Le recenti elezioni negli Stati Uniti hanno offerto uno spettacolo politico ricco di drammaticità e contraddizioni. Come spesso accade in politica, le scelte degli elettori sono determinate da una serie di fattori complessi, ma ciò che emerge con maggiore chiarezza è l’enorme polarizzazione tra i principali contendenti: Kamala Harris, vicepresidente uscente e simbolo di un’ala progressista, e Donald Trump, l’ex presidente controverso che non ha mai smesso di essere una figura di rottura.
Partiamo da un’osservazione puramente visiva. Sin dalle prime fasi della campagna elettorale, Kamala Harris sembrava mettere in scena un personaggio costruito ad arte, un sorriso plastificato che difficilmente riusciva a nascondere una certa arroganza e, forse, una dose eccessiva di fiducia nelle sue capacità. La sua figura sembrava più una strategia di marketing che un vero impegno politico, come se fosse il volto di un prodotto da vendere, non tanto una leader capace di raccogliere la fiducia dell’elettorato.
A ben vedere, forse, Harris è stata gettata nella mischia troppo tardi, nonostante le aspettative costruite su di lei. La sua campagna non è riuscita a brillare come quella del presidente Biden nel 2020, e questo ha sicuramente contribuito al suo insuccesso.
Dall’altra parte c’era Donald Trump, un personaggio che non ha mai avuto bisogno di recitare una parte. Trump è sempre stato “se stesso”, anche se questo “se stesso” è stato di volta in volta un po’ goffo, un po’ bullo, ma sempre decisamente autentico nel suo essere controverso. Eppure, questa autenticità, che spesso viene percepita come imperfezione o arroganza, ha trovato un ampio consenso tra milioni di americani. Trump non ha mai nascosto la sua natura. Piuttosto, ha capitalizzato su di essa, guadagnandosi l’affetto di una parte dell’elettorato che apprezza la sua schiettezza e il suo stile diretto. “Amalo o odiarlo”, Trump è sempre riuscito a toccare le corde giuste per conquistare una solida base di supporto, e alla fine la maggioranza lo ha premiato, riconoscendo in lui l’uomo che sapeva parlare “diretto” al cuore dell’America.

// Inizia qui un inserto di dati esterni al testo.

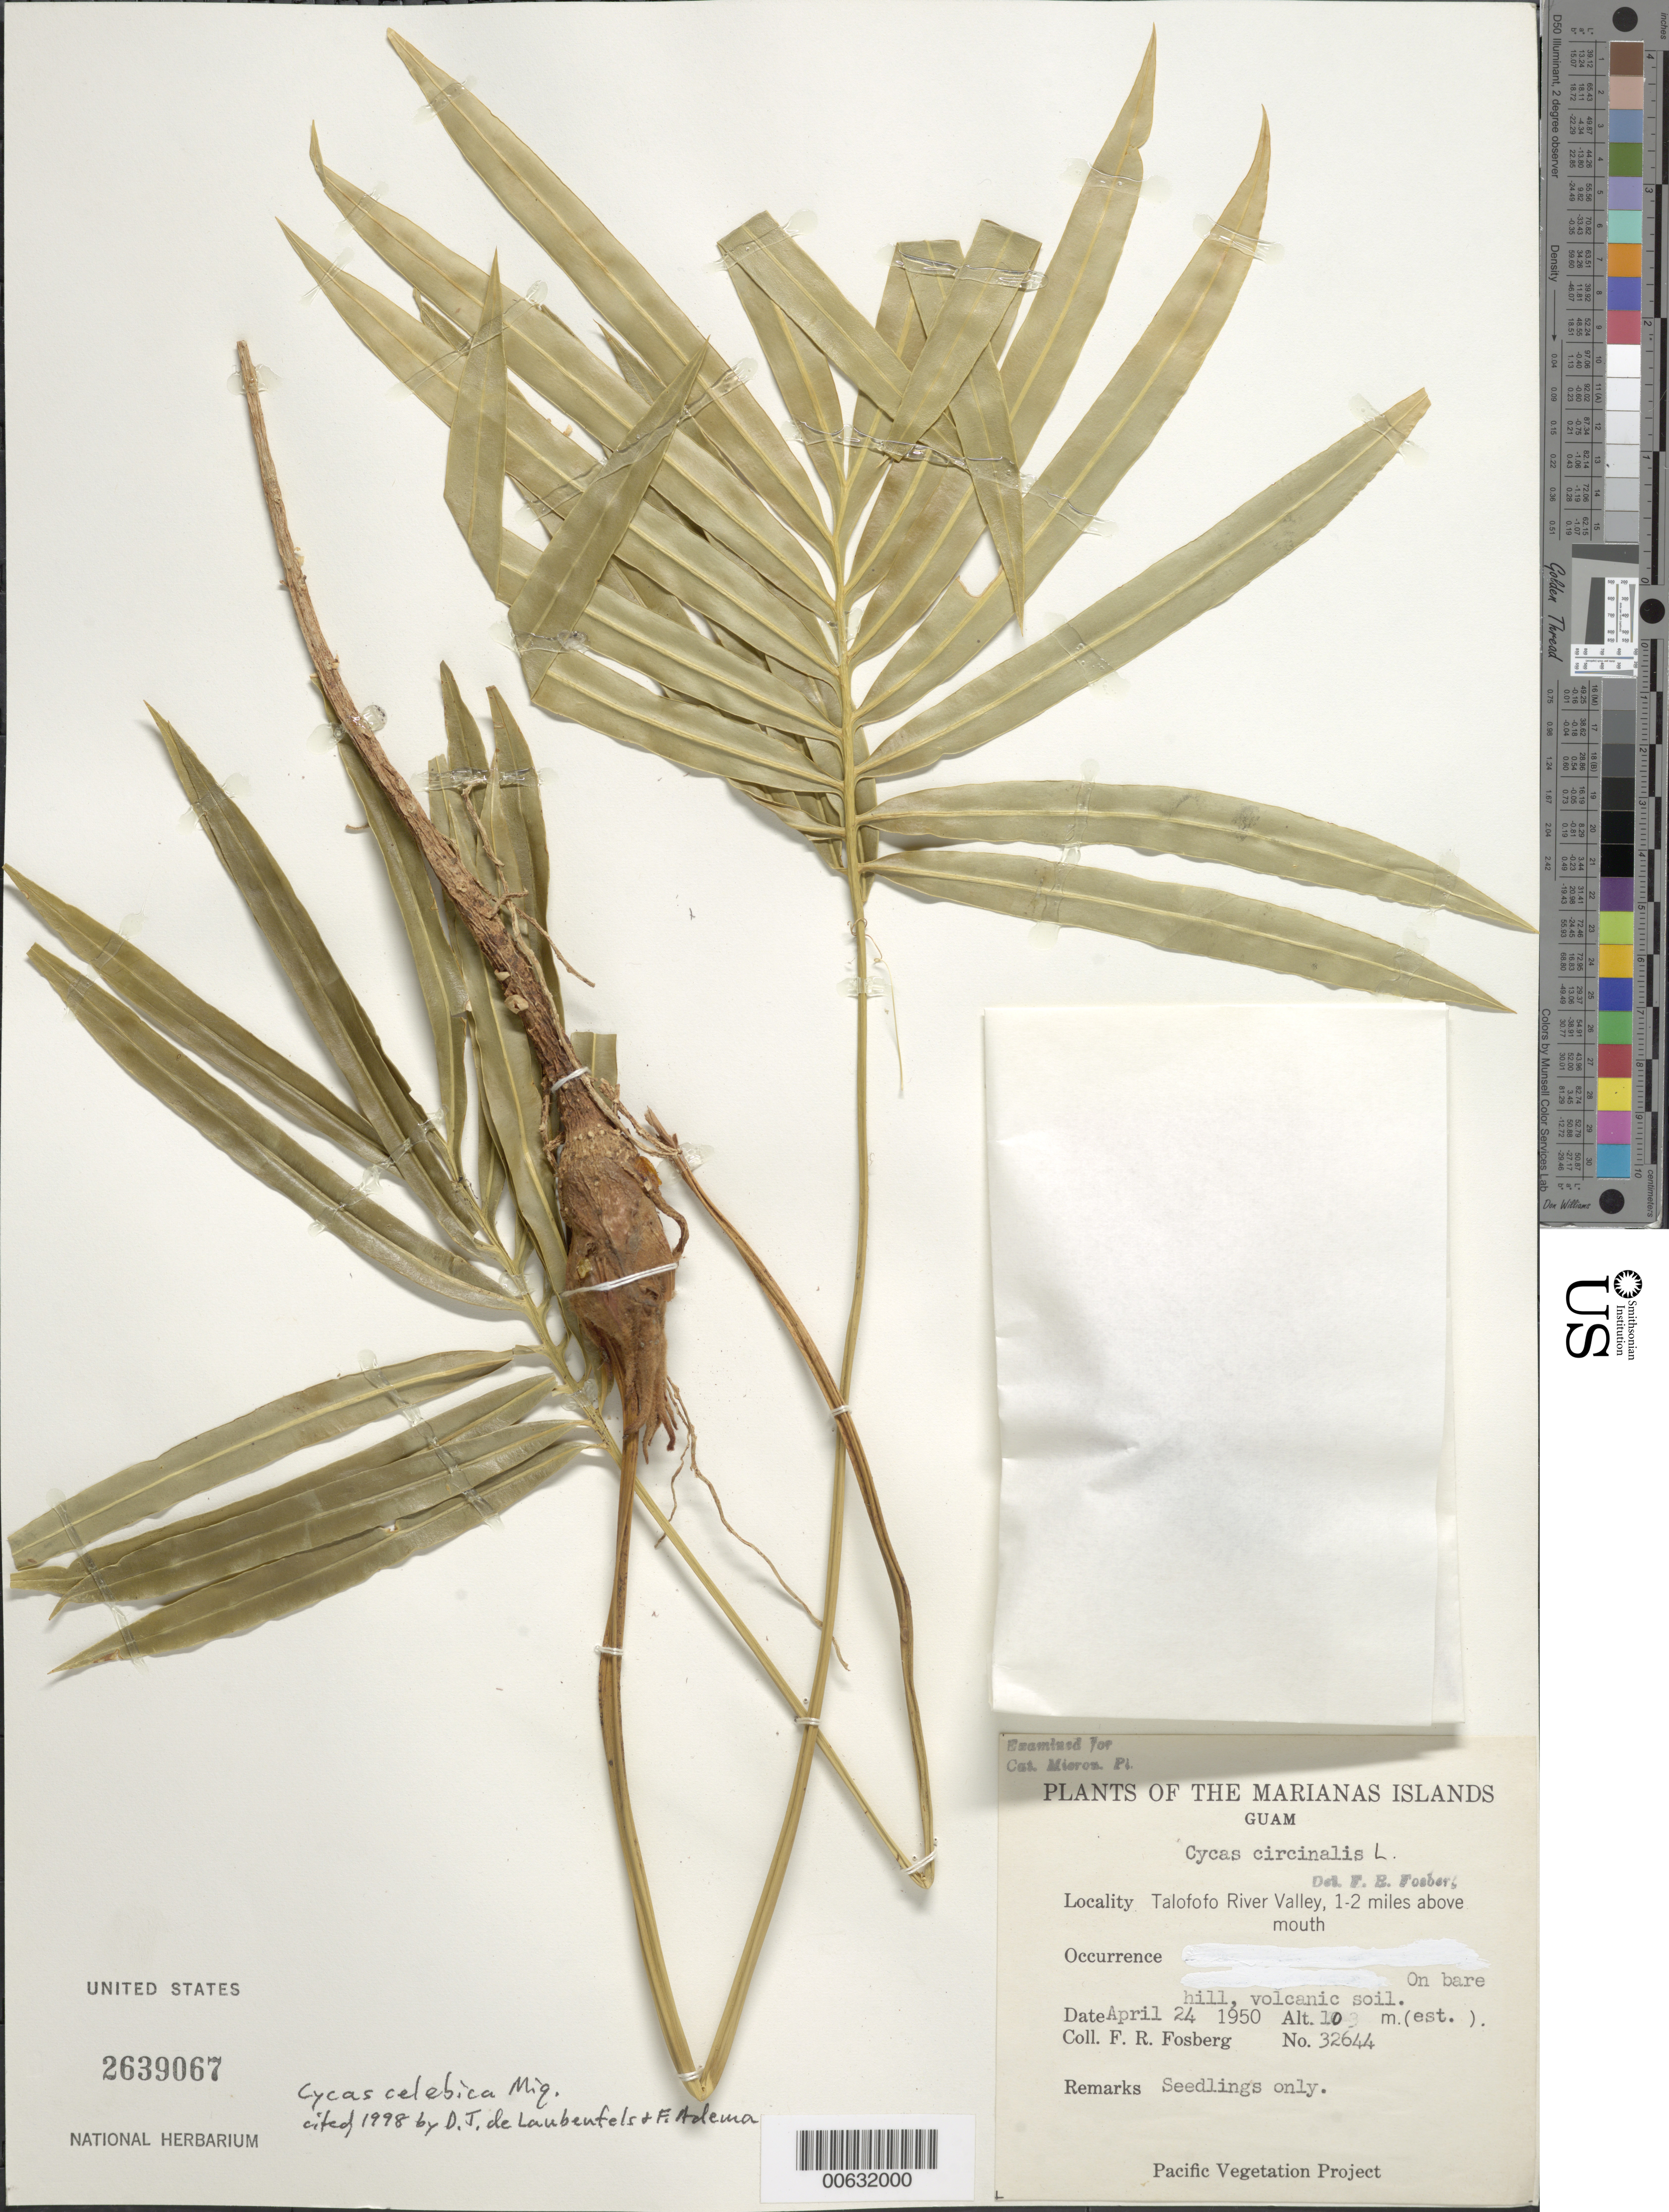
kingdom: Plantae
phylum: Tracheophyta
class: Cycadopsida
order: Cycadales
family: Cycadaceae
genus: Cycas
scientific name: Cycas celebica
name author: Miq.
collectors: F. R. Fosberg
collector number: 32644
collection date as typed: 24 Apr 1950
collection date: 1950-04-24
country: Guam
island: Guam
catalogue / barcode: US 2639067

Quello che sembra emergere da questa competizione è un paese diviso, dove la polarizzazione politica è diventata una cifra distintiva. Kamala Harris, pur avendo l’intelligenza e l’esperienza necessarie, non ha saputo convincere. E questo nonostante il supporto da parte di un establishment che, nel suo tentativo di mantenere la coerenza politica, ha dato troppo per scontato il consenso popolare. Dall’altra parte, Trump ha continuato a parlare alla sua base, rimanendo una figura coerente con la sua visione del mondo, una visione che, per quanto divisiva, ha trovato una risposta positiva in milioni di americani.
Riflettendo sul risultato delle elezioni, non posso dire di essere sorpreso, ma nemmeno entusiasta. La scelta del popolo americano è il risultato di un processo democratico, che va rispettato, pur nella consapevolezza che non sempre il popolo sceglie ciò che sarebbe meglio per il paese, o per il mondo intero. In fondo, l’America è la prima potenza mondiale e le sue decisioni politiche non possono non avere ripercussioni globali.
Spero, sebbene sia difficile da credere, che Trump mantenga almeno una parte della sua promessa di “terminare la guerra in dieci giorni”. Seppur una dichiarazione eccessivamente ottimistica, rimane un desiderio di chi spera che la sua presidenza non porti ulteriore instabilità al mondo. È difficile, lo ammetto, immaginare che Trump possa realmente riuscire a garantire questo, ma la speranza è sempre l’ultima a morire.